-- TEXT SHOWN --

--- START ---

The City of Chicago and the League of Chicago Theaters declared 2019 “The Year of Chicago Theatre.” But anyone who has been following dance in Chicago in recent years will attest to the fact that it is now time to declare a “Year of Chicago Dance.”
The evidence could be found in three different concerts on Chicago stages this past weekend. And that is just the beginning. There is much more to come throughout the fall and beyond – from Chicago-based companies to “imports” from around the world. But let’s start with the most recent examples of excellence:
Cerqua Rivera Dance Theatre and Ensemble Espanol Spanish Dance Theater at the Auditorium Theatre
As the latest installment in its “Made in Chicago” Dance Series, the Auditorium Theatre presented a double bill featuring two Latinx companies deeply rooted in the city: Cerqua Rivera Dance Theatre (celebrating its 20th anniversary), and Ensemble Espanol Spanish Dance Theater (founded in 1975 by the late Dame Libby Komaiko, to whom the program paid homage).
The first half of the concert was devoted to “American Catracho,” an epic, profoundly moving work about the plight of Latin American immigrants seeking refuge in the U.S. (“Cartracho” is a pejorative, discriminatory word of Honduran origin.)
Created and directed by Wilfredo Rivera (with additional choreography by Noelle Kayser and Christian Denice), and featuring a stunning score by Joe Cerqua superbly performed by the nine-piece Cerqua Rivera Jazz Band, the work is an elaborate, richly evocative, at moments sharply satirical evocation of the many stages in the process of immigration.

--- END ---

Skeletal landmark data
--- START ---

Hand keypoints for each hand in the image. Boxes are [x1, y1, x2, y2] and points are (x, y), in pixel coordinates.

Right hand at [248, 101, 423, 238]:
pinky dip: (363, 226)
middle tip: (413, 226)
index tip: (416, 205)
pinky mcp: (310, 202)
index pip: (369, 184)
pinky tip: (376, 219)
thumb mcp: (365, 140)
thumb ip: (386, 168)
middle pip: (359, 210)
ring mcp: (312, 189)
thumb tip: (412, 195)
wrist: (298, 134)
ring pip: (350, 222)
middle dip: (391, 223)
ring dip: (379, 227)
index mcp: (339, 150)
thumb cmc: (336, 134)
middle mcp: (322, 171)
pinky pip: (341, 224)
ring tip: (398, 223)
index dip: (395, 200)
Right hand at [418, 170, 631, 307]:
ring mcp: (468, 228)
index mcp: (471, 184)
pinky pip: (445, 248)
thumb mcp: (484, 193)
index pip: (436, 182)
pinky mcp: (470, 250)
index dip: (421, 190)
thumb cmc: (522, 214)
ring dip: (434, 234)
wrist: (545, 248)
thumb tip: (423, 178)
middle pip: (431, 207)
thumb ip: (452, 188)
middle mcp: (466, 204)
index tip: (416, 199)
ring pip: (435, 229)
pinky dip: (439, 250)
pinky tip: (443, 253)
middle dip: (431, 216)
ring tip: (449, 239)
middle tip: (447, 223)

--- END ---
--- START ---

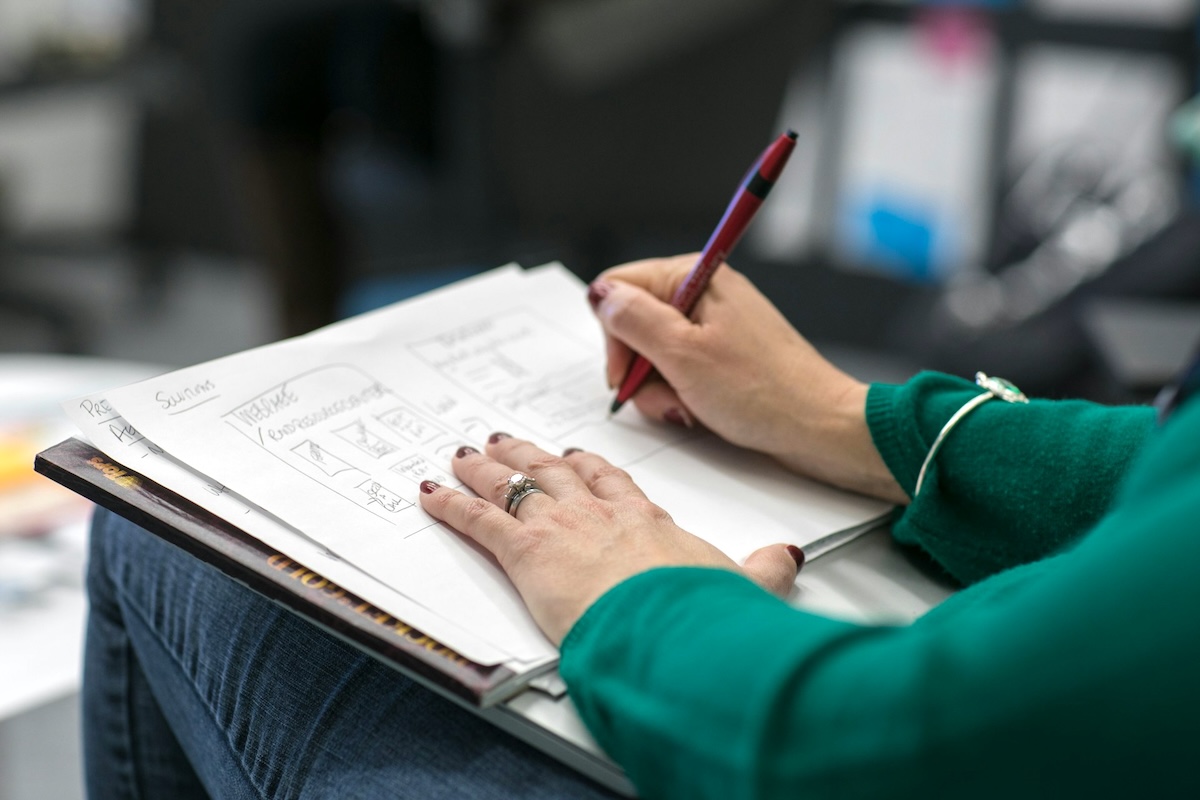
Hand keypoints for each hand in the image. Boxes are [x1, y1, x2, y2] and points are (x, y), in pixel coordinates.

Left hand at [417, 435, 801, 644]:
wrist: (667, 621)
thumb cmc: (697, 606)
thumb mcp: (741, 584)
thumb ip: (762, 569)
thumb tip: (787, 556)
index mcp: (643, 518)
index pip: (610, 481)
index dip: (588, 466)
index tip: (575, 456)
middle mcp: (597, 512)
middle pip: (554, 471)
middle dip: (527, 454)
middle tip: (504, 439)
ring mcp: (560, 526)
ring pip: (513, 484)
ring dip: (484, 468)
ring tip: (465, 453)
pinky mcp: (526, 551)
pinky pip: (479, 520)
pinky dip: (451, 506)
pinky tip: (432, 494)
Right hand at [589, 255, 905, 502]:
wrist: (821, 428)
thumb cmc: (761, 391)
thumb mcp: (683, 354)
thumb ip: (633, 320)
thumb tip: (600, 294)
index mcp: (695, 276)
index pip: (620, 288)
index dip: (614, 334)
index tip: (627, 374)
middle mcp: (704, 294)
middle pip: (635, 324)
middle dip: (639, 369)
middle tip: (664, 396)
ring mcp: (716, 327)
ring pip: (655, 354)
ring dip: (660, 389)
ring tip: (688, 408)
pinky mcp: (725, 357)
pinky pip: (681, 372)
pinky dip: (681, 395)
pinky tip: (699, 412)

--- END ---

-- WHAT TO PRODUCE --
Please list every person named in the Chicago dance text above.

-- SOLVED PROBLEM --
Dame Libby Komaiko, Wilfredo Rivera, Noelle Kayser, Christian Denice, Joe Cerqua